Der Experte sieht einen weiteren vielversprechenden Bereich für die künftige klinische Anwendung: „Bildgebungsmarker könnten helfen, prognostisch-diagnostisch jene Patienten mit neurodegenerativen Erkrankungen zu selektieren, die am meisten von Therapien oder Vorsorge profitieren.“ Ältere Patienten, die Tests noch mit guten Ergebnissen durchführen, aber eine atypische Aktivierung von Hirnarealen aufweisen, lassen mit höherer Wahrscheinlichkeit schneller in ihrer Hirnleistung nach. Als Therapie können eine Exposition gegenüber neuen Eindrücken oder eine verstärkte physische Aktivität bei solchen Patienten mit kompensierenden Mechanismen und frühen Anzeichen den Verfall verlangsamen.

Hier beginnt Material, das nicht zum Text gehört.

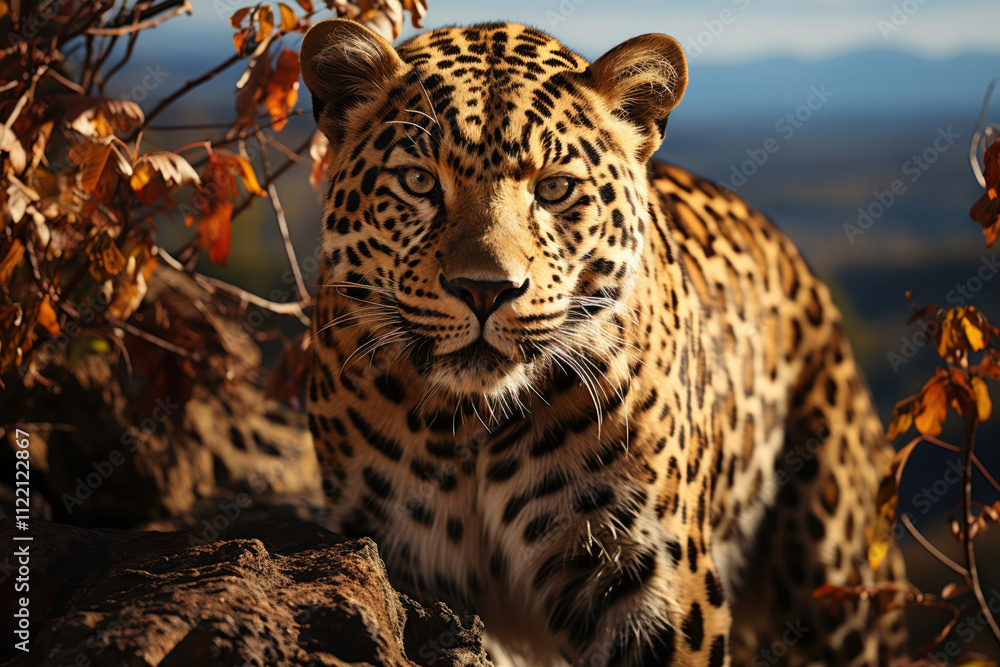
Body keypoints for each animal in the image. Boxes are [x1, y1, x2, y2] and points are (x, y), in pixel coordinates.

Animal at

Technologie der Community näherbringen
Prof. Dr. Specks Team arbeitet mit Partnern aus der Psychologie und der Biologie sowie mit klinischen Kollegen zusammen – vor allem aus Magdeburg. Als Perspektive sieht der Experte, dass eine zu erhoffende EU-Zulassung dieser Geräte allgemein zu einer breiteren Anwendung führen kann. Bis dahin könnten künftig die sieben Ultrahochfeld-MRT in Deutschland im Rahmen einer verteilten Infrastruktur für Forschungsaktivitäten etwa zu Hirnstrukturen zur Verfügung gestellt werden: Teams ohne 7-Tesla-Geräte könnten so auf Open Access Facilities zugreifen. Der Aufwand – Einbindung der Ethikkommission, Entwicklung von Methoden und Prozeduren, Bereitstellen von Messzeiten und Personal – erfordert jedoch Koordination und externe Finanzierung. Anfragende Institute könnten Probanden mitbringen oder vor Ort rekrutieren. Ein maximaler Nutzen der Investitionen wäre somit für die Forschungs-Community erreichbar – ein Gedanke, der Prof. Dr. Speck sehr attraktiv erscheint. Aktuell ist die Ultrahochfeld-MRT somit ein leistungsfähiges Werkzeug für die Forschung, dessen Potenziale für die klinische Nutzung noch unklar sind. Sollte sich die EU zu einer Zulassung entscheiden, müssten die Leistungserbringer im nächsten Schritt mit der Kostenträgerseite investitionsgerechte Kostenerstattungen verhandeln.

 


PROFIL
Prof. Dr. rer. nat. habil. Oliver Speck studierte in Freiburg Physik. Nach der Promotion in Physik und MR-Physik habilitierte er in Medizinphysik. Nach einer wissenschaftlichen Tätigkeit am Harbor UCLA Research & Education Institute, Torrance, Kalifornien, arbeitete er als Forschungsdirektor der Röntgendiagnostik am Universitätsklinikum Freiburg. Seit Ende 2006 ist er Professor für Biophysik und Abteilungsleiter Biomedizinische Magnetresonanz, Fakultät für Naturwissenschaften, Institut für Experimentelle Physik an der Otto-von-Guericke-Universität Magdeburg. Der Experte mit zahlreichen Auszeichnungen fungiert ferner als nationaler Koordinator für Bildgebung am Deutschen Zentrum für Neurodegenerative Erkrankungen (DZNE) und ist externes wissenschaftliches Mitglied am Leibniz-Institut für Neurobiologie in Magdeburg.